= SELECTED EXTRACT =
** START **

Saturday, January 12, 2019

Keeping my herbs alive: An indoor watering system

IMG 2815As I was again reminded in a recent Twitter thread, I like having fresh herbs. But you often don’t need a lot of them, which in turn means that it’s nice to have some pots of them growing at home so you can snip off just a little bit rather than buying 20 times what you need at the store. 

The problem is that 1.) I travel and 2.) I forget to water plants. One common low-tech method for automatically watering is to fill a wine bottle (or soda bottle, etc.) upside down in the soil. This works reasonably for a few days but my issue was the 2-week plant-killing excursions. So I looked around for commercially-available solutions.

There were a few systems online but at least one of them had to sit up above the plants, which wasn’t really feasible for my setup. And none of them seemed to have very good reviews. So I decided to see what I could come up with myself. I already had a small hydroponics system in the same room which turned my thoughts to supplying the water from an aquarium pump in a bucket of water on the ground hooked up to a timer. This is indeed what I ended up doing but getting to a system that actually worked took a fair bit of fiddling and experimentation.

My first thought was to “borrow” the aquarium pump I already had to keep my hydroponics system topped off in the summer and use some T-connectors to fan out the tubing so that I could water multiple plants. To make a long story short, the pump I had wasn’t powerful enough to lift water and force it through a network of T-connectors. Elevating the bucket on a stool helped. Sort of. But if I lifted it too high, the water started siphoning when the pump turned off. Furthermore, as I discovered when I experimented with different tubing sizes, in a network of tubing like this, it’s hard to get relatively even flows out of the different lines.

What ended up working the best had three basic elements:

A more powerful aquarium pump (head of about 8 feet)

A manifold intended to split the output of an aquarium air pump

A digital timer with 1 second resolution

The manifold was really the key thing here because it splits the flow pretty evenly. Furthermore, each of the outputs has a little flow control valve that lets you tweak the flows so you can account for different line lengths or different amounts of water for different pots. You just have to experiment to see how long you want to run the pump for. For me, it’s about 15 seconds which is probably a little on the short side; I sometimes end up watering a little every week or two. 

Now, in practice, actually building this was more complicated because of getting all the tubing sizes right. The big culprit was the pump. In order to get an aquarium/pond pump with sufficient head (pressure) you need to get one capable of vastly more flow than needed for this application. And because the pump is designed for that higher flow, its output size is fairly large so you need to adapt the tubing down to the significantly smaller diameter that’s appropriate for this application (and the manifold). I got it almost right; I had to use some epoxy paste in one place because I couldn’t find an adapter that was quite what I needed.

(There’s also a lot of inconsistency in how sizes are advertised, e.g. both the check valve and the manifold are supposed to be 3/8” but the tubing fits easily on one and was a very tight squeeze on the other. You may need to fiddle around.)

** END **

= RECORDED DATA =
** START **

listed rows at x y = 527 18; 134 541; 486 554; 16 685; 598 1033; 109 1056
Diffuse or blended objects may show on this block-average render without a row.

** END **

From the post above about the indoor herb-watering setup, transcribe the passage that starts with the words "(There’s also a" and runs through "to fiddle around.)".

= EXERCISE RESULT =
(There’s also a lot of inconsistency in how sizes are advertised, e.g. both the check valve and the manifold are supposed to be 3/8” but the tubing fits easily on one and was a very tight squeeze on the other. You may need to fiddle around.)